AVA-120-01: Photography 1 — TTh 9:30 am – 12:20 pm (Benjamin) CC: HUM
A course in black and white silver halide film and gelatin silver printing. Students learn the basics of the art’s aesthetics, the camera, processing, printing, and evaluation/assessment of photographic prints. Three separate projects lead students through making their own photographic prints in various themes and genres of contemporary fine art photography. Students study important works in photography that relate to each project and have critiques of their work. A 35mm film camera with a light meter and adjustable focus is required. Limited enrollment, by permission of instructor.
AVA-160-01: Digital Art — TTh 9:30 am – 12:30 pm (Orellana) CC: HUM
This introductory course focuses on the fundamentals of using the computer as an art tool in the production of two-dimensional content. Topics covered include essentials of digital imaging, digital printing, and posting information to the Internet. Class lectures and hands-on studio will incorporate technique demonstrations, discussions, technical exploration, aesthetic inquiry and historical information relevant to computer multimedia, hypermedia and telecommunications. Students are encouraged to pursue areas of interest and explore new ideas throughout the course. Outside work required. No previous experience necessary.

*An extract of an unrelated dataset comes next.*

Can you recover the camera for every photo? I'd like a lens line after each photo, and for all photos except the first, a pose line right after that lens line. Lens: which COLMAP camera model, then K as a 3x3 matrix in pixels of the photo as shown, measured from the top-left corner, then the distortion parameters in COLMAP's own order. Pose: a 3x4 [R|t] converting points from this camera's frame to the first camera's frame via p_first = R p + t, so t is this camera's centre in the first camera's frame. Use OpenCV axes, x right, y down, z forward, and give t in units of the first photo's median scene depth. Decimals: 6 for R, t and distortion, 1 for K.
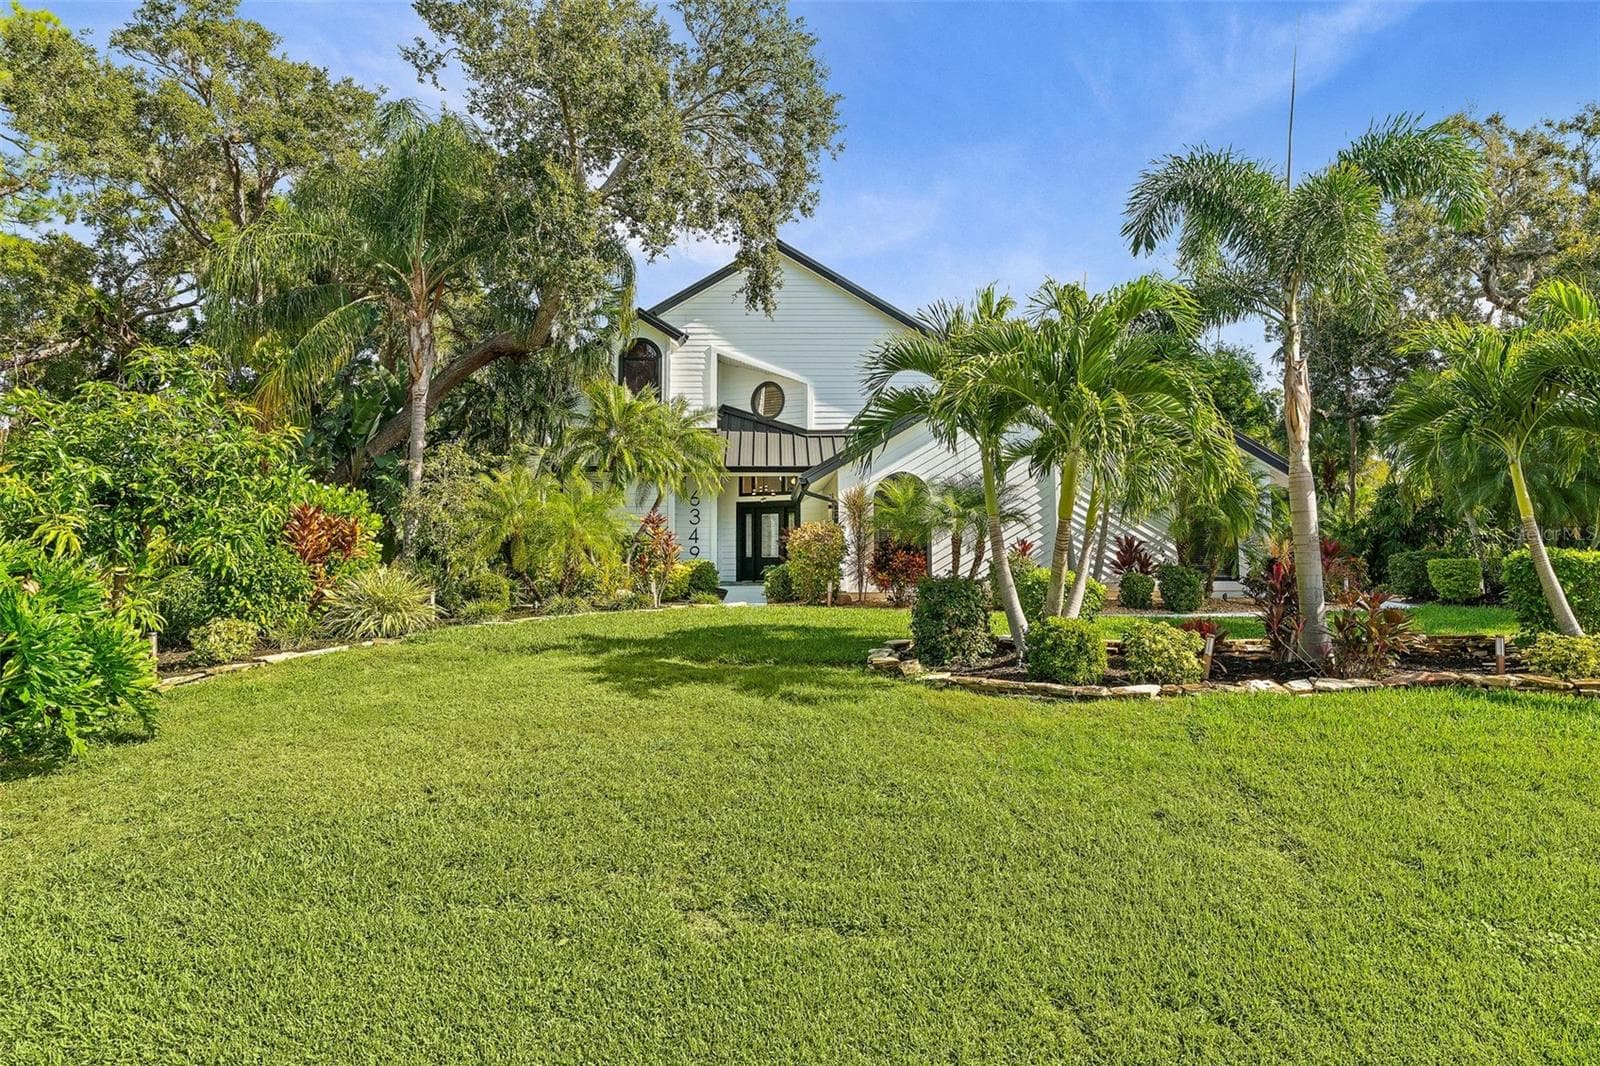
lens RADIAL K [[787.8, 0, 784.2], [0, 787.8, 557.6], [0, 0, 1]] dist [-0.003196, -0.000503]
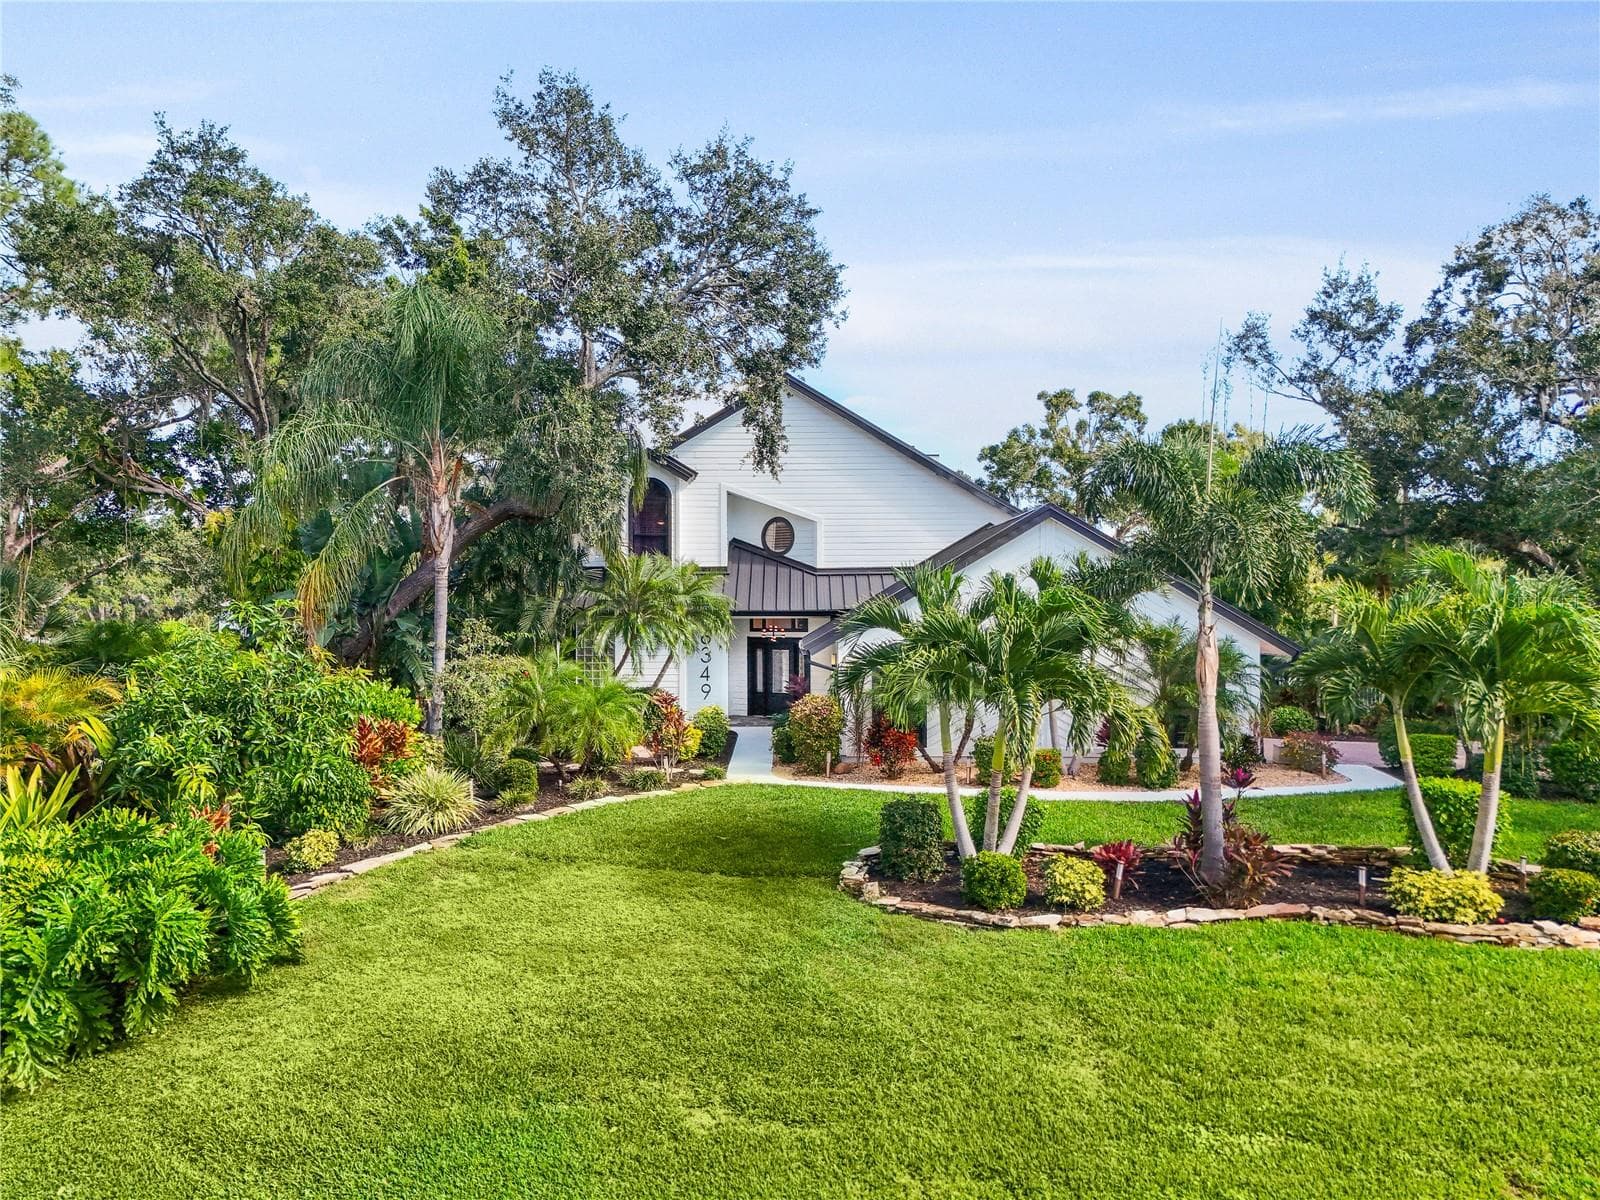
lens RADIAL K [[1015.7, 0, 800.0], [0, 1015.7, 600.0], [0, 0, 1]] dist [0.058821, -0.050017]
pose [[0.999560, 0.001968, -0.029610, 0.079924], [-0.000024, 0.997852, 0.065506, -0.362482], [0.029675, -0.065476, 0.997413, -0.505454]]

AVA-220-01: Photography 2 — TTh 2:00 pm – 5:00 pm (Benjamin) CC: HUM
This class experience is two-fold. The first half involves advanced black and white film/chemistry/printing that encourages a refinement of technique and increased sophistication of aesthetics and ideas. The second half involves color digital photography, learning the basics of Photoshop® editing software as used by photographers. Students do “Language of Photography” projects and make printed portfolios. Prerequisite(s): AVA 120; limited enrollment, by permission of the instructor.
CSC-385-01: Computer Graphics — TTh 1:55 pm – 3:40 pm (Anderson)
Implementation and use of algorithms for computer graphics. Rendering and representation of 3D objects. Lighting, shading and texture mapping surfaces of 3D objects. Programming interactive graphics applications. Constructing 3D models of real-world objects Prerequisite(s): (1) C- or higher in CSC 151 or (2) MTH 197 and a C- or higher in CSC 150. MTH 199 can be substitued for MTH 197.
EGL-288-01: Film As Fictive Art — TTh 7:00 pm – 8:45 pm (Troxell) CC: HUM, WAC
The designation “world cinema” has customarily denoted cultures of filmmaking existing outside the Hollywood monolith and has generally focused on traditions of national cinema. Today more than ever, however, the film industry is enmeshed in systems of TV and cable networks, digital technologies, and capital flows, which exceed national boundaries. Over the course of the term, we will investigate the heuristic, political, and affective force of the concept of “national cinema,” while at the same time, analyzing the complex formations of identity, citizenship, and ethics, portrayed on screen and constructed through transnational networks of production, exhibition, and distribution. We will play close attention to methods, terminology, and tools needed for the critical analysis of film and will link the analysis of such formal features as editing, mise-en-scene, and sound design to specific historical and cultural distinctions and changes, ranging from the coming of synchronized speech to the digital convergences that shape screen studies today. Prerequisite(s): EGL 100 or EGL 101 or EGL 102 or a grade of 5 on the AP English Literature or Language test.
FLM-303-01: Cinematic Montage — TTh 10:55 am – 12:40 pm (de Sève) CC: HUM
Learn and practice cinematic montage in this fun, hands-on course. From Dziga Vertov’s Man with a Movie Camera to modern movie chase scenes, montage takes the basic building blocks of film and combines them to evoke the condensation of space, time, and information. The course will review the history of montage as a starting point to help you practice shooting, editing, sound and effects to create your own montages.
FLM-310: Environmental Action Media Lab — (de Sève) Section 01: TTh 1:55 – 3:40; Section 02: MW 3:05-4:45
This hands-on media production class challenges students to investigate and create media on environmental issues critical the Earth’s survival. Students will also develop a plan to move audience members to substantive action on their issue(s). The course will culminate in a locally-sourced banquet at Proctor’s Theater in March 2018 in which the banquet food itself will serve as a platform for investigating the environmental impact of food and sustainability.
MLT-201-01: Chinese Cinema — MW 3:05 – 4:45 (Zhang) CC: LCC, HUM
From the glitzy production studios of 1930’s Shanghai to the contemporary hinterlands of China, the backstreets of Hong Kong, and the towns of Taiwan, this course examines the development and transformation of Chinese cinema. It explores questions of aesthetics, Chinese identity, transnationalism, and representation. All films subtitled.